= Dataset content =
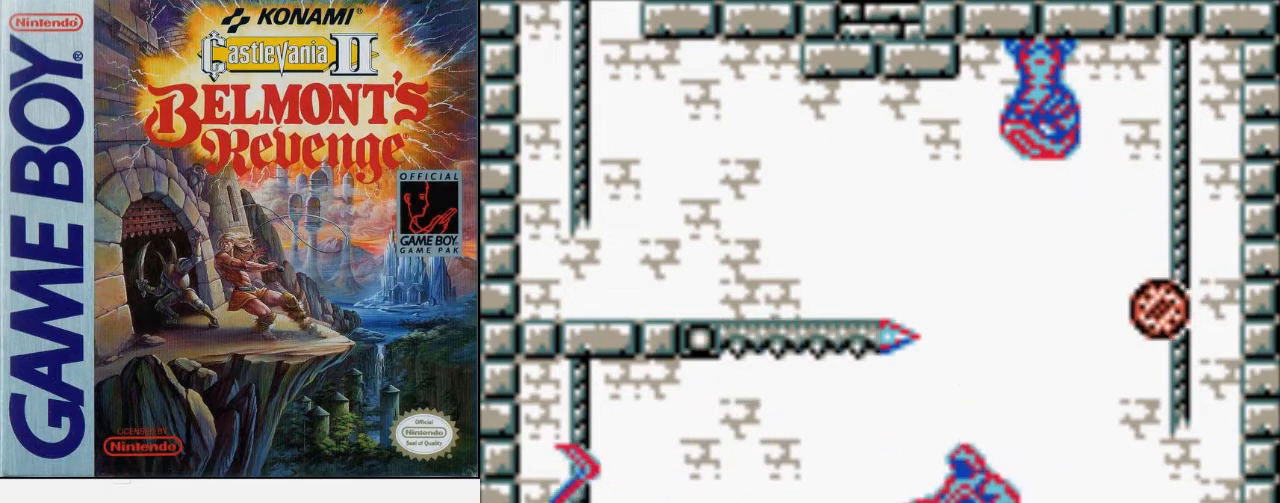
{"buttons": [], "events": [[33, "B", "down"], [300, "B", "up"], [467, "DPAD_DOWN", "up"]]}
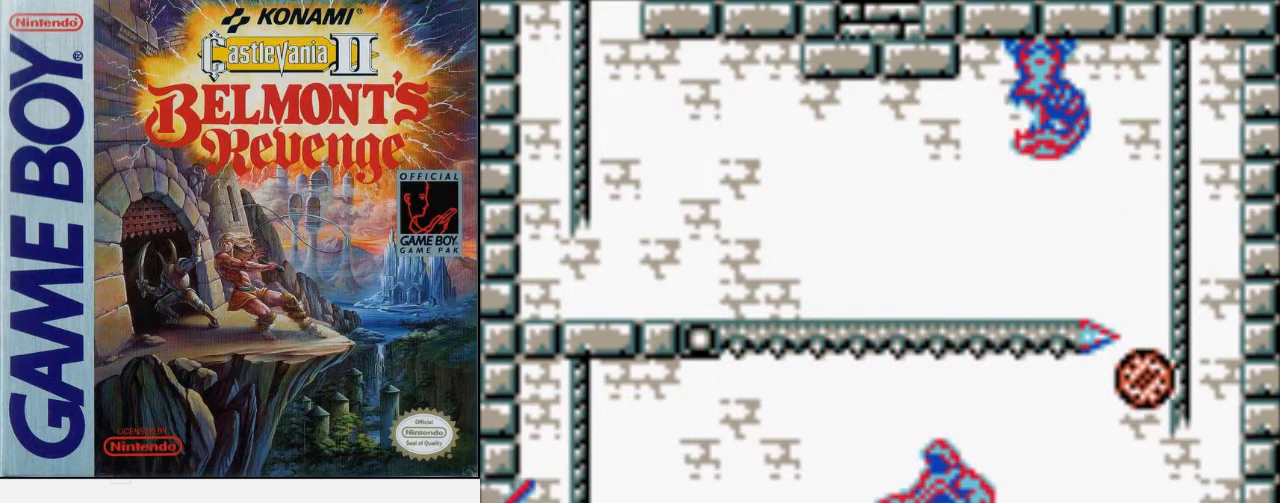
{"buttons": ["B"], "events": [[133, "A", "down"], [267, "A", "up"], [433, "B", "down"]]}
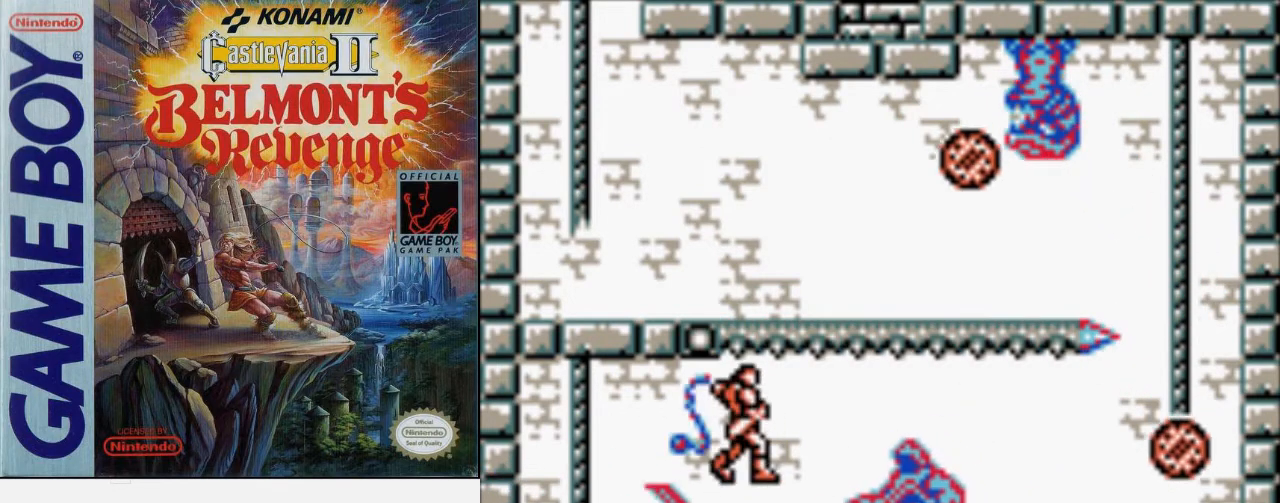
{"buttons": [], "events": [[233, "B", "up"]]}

= What is expected =
For this exercise, return every line from the data that holds the string "down".

= Response to the task =
{"buttons": [], "events": [[33, "B", "down"], [300, "B", "up"], [467, "DPAD_DOWN", "up"]]}
{"buttons": ["B"], "events": [[133, "A", "down"], [267, "A", "up"], [433, "B", "down"]]}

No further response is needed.